*EXERCISE OBJECTIVE*
Your answer should be every line with the word "cookies", copied from the data below.

Start of RECORDED INFORMATION

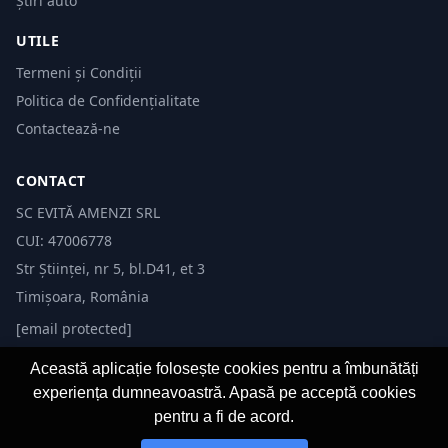
Știri auto
UTILE
Termeni și Condiții
Politica de Confidențialitate
Contactează-ne
CONTACT
SC EVITĂ AMENZI SRL
CUI: 47006778
Str Științei, nr 5, bl.D41, et 3
Timișoara, România
[email protected]
Această aplicație folosește cookies pentru a îmbunătăți
experiența dumneavoastră. Apasă pe acceptă cookies
pentru a fi de acord.
© 2026 Evită Amenzi. Toate drepturile rezervate.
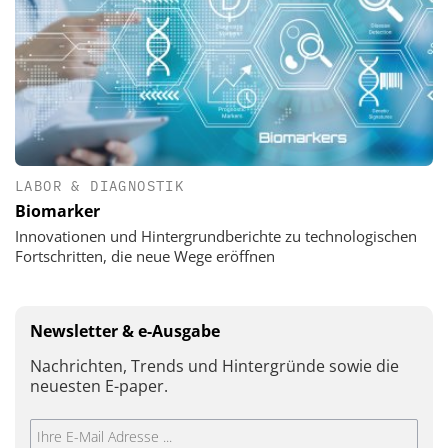
LABOR & DIAGNOSTIK
Biomarker
Innovationen und Hintergrundberichte zu technologischen
Fortschritten, die neue Wege eröffnen
Newsletter & e-Ausgabe
Nachrichten, Trends und Hintergründe sowie die
neuesten E-paper.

End of RECORDED INFORMATION

*SOLUTION TO THIS EXERCISE*
Această aplicație folosește cookies pentru a îmbunătăți
experiența dumneavoastră. Apasă pe acceptă cookies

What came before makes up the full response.